Какой шум поднялся! Торговец побежал в дом, а мальчишка громко кричал, видя, как отец заваливается на бок, сраженный собственным коронным ударом, которым не так давно похвалялся. Феникс растерянно стоял, смазывая пальцами кровь с лезвия. Он впервые убил кого-то. Он знал, каким именно ударом попытается атаковать воин. Когда пробовали новый клинок, желательно было разрубить живого человека надвое, ото лба до чресл. Например, крестьянина, который подвернется под руку. Таким образом демонстрировались возможности нового оружия и особенно то, что новый владелец его действительно достоин.
Когда торговец вернулся с длинной пикой, то не застал таинственного убийцу, лишь сидевшего на тропинке в саду, у тела отца, маленького сына с перерубленным надвое деревянным мечом, в изодранной одежде, от которой оторвали целый рукав. Однако богато украшенный меч остался в руках убитого воина нетронутым. Ранкены не забирали клинок поверженного противника, как это делали прочие убийцы.

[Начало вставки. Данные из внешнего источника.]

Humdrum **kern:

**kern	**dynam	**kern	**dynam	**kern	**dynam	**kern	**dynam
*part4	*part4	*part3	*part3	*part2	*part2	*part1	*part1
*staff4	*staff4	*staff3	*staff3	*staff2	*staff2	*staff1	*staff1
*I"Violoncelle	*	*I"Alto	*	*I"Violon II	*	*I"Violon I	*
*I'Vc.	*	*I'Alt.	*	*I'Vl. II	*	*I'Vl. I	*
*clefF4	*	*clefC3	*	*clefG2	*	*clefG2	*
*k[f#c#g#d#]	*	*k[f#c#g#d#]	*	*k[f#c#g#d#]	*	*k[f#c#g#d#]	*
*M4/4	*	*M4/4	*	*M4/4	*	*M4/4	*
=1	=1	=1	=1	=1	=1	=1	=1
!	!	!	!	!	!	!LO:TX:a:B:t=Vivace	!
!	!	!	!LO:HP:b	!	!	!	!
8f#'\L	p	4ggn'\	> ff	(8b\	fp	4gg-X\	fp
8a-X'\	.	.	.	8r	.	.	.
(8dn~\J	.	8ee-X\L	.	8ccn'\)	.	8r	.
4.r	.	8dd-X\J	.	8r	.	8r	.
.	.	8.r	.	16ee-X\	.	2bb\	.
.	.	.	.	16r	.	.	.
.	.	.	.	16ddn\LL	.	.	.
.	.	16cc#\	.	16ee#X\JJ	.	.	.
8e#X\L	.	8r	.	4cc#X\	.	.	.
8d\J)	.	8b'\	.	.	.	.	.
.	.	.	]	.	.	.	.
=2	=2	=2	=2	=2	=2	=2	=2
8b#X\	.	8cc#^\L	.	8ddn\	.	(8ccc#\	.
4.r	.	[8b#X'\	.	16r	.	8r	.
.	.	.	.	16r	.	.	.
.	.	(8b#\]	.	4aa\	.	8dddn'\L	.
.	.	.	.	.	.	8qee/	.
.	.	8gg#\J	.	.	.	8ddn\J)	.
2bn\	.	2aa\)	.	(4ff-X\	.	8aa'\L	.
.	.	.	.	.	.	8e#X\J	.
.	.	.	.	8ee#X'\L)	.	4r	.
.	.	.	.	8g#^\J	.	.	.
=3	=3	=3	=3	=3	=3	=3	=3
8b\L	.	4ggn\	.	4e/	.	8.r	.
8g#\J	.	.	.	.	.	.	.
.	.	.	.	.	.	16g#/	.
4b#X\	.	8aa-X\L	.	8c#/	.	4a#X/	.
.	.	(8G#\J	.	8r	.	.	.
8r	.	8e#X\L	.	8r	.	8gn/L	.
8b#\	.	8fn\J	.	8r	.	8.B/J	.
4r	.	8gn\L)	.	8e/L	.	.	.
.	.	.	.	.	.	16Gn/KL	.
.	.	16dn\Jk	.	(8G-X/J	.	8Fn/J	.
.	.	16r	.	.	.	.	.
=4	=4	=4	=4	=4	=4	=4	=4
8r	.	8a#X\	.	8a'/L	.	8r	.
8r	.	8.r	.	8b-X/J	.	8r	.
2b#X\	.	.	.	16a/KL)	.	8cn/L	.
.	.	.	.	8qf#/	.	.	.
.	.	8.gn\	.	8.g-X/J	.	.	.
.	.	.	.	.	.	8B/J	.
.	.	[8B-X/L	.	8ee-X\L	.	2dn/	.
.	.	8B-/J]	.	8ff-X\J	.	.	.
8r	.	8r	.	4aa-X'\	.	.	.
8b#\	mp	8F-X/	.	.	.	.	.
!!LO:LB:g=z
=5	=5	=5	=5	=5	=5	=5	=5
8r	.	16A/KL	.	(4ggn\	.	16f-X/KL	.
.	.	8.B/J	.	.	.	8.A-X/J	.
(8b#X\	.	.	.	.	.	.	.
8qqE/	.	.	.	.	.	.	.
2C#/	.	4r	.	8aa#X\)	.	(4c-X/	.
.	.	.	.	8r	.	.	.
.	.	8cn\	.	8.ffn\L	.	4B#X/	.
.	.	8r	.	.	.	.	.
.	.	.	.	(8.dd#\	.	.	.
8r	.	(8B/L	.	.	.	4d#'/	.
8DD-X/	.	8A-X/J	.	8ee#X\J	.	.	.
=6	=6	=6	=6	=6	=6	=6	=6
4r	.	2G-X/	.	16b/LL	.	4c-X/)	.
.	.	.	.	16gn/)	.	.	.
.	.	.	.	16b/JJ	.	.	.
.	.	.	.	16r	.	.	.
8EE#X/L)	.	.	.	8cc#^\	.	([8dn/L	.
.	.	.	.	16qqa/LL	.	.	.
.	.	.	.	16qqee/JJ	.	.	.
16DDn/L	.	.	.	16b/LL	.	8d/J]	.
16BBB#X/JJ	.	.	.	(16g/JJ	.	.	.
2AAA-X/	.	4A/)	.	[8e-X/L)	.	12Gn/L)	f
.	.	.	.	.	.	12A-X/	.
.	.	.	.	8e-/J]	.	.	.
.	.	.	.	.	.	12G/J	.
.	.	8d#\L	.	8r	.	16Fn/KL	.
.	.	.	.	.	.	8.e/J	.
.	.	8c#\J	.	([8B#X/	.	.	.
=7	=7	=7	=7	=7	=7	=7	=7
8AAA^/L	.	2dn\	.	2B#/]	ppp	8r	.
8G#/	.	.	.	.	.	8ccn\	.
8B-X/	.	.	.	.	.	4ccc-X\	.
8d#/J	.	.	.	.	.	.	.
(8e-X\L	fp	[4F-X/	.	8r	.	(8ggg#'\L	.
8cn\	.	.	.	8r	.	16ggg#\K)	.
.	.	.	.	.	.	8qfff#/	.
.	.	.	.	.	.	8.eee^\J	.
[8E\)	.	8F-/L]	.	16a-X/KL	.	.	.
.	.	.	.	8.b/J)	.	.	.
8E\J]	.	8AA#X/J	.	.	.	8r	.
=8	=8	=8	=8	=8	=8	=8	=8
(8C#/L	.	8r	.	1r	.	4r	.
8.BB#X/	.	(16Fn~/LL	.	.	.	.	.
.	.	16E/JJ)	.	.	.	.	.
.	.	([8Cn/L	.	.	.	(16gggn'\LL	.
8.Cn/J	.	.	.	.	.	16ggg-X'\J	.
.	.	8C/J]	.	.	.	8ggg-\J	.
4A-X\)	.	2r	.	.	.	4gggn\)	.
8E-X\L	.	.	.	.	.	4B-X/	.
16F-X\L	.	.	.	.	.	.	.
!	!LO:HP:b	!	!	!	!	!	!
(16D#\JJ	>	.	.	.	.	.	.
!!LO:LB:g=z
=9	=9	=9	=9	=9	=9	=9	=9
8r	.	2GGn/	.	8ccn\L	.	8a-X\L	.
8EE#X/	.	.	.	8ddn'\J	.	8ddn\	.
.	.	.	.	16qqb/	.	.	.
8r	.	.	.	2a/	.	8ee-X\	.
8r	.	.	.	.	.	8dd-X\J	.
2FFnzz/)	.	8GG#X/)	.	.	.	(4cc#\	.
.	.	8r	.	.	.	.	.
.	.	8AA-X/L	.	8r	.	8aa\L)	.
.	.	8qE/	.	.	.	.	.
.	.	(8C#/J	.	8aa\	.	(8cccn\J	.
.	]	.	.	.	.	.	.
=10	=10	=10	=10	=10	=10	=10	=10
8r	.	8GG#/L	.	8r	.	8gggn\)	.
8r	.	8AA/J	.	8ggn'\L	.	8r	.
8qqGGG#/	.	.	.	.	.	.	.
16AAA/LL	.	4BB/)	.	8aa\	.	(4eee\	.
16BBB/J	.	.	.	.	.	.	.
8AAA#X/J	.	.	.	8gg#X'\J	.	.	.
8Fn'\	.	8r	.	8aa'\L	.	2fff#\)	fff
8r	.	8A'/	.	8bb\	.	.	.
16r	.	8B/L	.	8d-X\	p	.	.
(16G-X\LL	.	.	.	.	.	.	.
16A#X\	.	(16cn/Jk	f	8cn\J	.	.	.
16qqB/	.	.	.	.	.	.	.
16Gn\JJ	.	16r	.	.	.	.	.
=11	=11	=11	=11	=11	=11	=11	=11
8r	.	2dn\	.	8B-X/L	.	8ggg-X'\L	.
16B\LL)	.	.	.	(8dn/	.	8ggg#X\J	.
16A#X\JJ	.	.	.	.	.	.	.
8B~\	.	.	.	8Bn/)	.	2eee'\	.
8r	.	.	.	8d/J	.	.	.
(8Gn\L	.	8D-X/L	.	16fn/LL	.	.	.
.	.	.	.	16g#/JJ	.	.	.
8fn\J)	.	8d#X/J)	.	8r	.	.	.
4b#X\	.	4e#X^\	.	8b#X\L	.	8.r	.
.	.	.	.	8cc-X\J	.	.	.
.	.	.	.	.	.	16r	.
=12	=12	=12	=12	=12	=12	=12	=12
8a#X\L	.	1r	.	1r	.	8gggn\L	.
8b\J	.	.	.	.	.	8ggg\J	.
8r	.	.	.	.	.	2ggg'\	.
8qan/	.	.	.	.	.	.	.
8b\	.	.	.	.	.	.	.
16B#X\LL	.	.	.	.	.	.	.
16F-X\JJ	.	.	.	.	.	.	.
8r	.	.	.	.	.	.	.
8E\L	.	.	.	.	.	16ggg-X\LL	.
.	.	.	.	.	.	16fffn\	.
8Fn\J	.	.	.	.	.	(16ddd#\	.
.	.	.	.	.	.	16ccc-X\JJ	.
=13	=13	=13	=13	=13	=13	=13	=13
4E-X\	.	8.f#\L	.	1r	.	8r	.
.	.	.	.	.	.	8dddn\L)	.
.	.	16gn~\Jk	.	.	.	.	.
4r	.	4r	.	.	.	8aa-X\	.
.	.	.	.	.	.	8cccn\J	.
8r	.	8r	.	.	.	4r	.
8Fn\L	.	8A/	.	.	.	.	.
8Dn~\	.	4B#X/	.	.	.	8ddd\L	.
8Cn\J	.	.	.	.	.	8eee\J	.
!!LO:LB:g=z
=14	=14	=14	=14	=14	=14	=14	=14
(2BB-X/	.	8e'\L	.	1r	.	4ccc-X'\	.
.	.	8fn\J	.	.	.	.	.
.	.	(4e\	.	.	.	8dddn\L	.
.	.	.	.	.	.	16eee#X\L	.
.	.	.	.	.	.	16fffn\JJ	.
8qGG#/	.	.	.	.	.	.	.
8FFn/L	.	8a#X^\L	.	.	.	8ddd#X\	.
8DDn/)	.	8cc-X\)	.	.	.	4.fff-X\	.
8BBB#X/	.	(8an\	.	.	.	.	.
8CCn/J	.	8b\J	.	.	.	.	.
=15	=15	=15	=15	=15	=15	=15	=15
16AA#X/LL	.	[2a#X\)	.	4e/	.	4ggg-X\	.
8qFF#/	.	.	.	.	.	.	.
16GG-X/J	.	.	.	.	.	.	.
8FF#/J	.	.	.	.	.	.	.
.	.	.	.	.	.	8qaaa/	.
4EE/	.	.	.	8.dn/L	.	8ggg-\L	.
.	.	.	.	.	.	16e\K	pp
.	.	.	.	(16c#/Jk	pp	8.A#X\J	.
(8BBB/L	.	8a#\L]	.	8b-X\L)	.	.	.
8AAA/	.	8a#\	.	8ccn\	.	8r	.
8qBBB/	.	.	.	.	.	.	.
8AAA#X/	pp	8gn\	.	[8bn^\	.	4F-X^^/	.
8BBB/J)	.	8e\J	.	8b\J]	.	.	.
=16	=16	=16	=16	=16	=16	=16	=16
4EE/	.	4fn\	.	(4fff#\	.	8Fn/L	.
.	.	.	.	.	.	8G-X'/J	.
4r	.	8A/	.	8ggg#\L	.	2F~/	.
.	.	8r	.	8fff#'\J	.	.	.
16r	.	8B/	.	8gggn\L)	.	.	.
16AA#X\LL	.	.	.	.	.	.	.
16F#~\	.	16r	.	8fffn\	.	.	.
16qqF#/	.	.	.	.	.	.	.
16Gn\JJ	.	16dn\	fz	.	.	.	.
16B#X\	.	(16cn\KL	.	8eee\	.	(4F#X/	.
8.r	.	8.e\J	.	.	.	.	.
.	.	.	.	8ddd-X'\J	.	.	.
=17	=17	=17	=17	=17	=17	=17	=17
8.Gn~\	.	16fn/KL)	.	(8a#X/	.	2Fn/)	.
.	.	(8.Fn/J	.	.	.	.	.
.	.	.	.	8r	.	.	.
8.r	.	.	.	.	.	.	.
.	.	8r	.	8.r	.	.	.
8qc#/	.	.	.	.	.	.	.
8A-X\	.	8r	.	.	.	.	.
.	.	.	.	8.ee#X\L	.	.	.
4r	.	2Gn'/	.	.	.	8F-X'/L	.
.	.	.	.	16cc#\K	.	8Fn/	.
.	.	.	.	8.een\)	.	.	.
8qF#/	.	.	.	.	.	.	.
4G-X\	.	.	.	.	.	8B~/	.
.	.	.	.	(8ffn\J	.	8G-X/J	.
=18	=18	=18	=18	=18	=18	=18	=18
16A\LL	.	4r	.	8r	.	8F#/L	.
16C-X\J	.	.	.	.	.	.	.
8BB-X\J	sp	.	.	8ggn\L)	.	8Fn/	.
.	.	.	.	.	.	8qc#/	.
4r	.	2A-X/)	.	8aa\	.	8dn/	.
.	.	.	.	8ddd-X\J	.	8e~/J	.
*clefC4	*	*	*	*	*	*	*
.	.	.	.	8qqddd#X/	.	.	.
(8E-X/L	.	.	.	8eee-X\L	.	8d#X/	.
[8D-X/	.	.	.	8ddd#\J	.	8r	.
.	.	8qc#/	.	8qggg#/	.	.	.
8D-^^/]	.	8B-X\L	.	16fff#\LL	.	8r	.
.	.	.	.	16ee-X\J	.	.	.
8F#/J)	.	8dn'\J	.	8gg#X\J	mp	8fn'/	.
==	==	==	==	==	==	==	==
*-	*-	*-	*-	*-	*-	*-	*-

Кисло-горькое, непонятное чувство свершенного, непоправимого и тем гнетущего, село тогда за плечи и терзало, но дорога жизни любого, кто шел по ней, была не без камней. В итоге Феникс прятал под замок все те лица, что потом доводилось видеть с распахнутыми в последнем изумлении глазами. Скрывал в самые дальние комнаты сознания. Но ключи от тех комнат не выбрасывал. Иначе их могли найти совесть или сожаление. Туда же отправился и Шрам, с его перекошенным лицом и остекленевшими глазами… Пустым делом было сожалеть о том, что не исправит до конца даже самый могущественный некромант. Не то время вело отсчет на Материке, чтобы таким, как «ловчие удачи», размышлять о призрачной морали. Каждый жил и выживал, как мог. Все великие свершения и оправданные кругом и всюду герои остались в эпохе Сокрушения Идолов, оставив вот такое Наследие тем, кто продолжал жить дальше.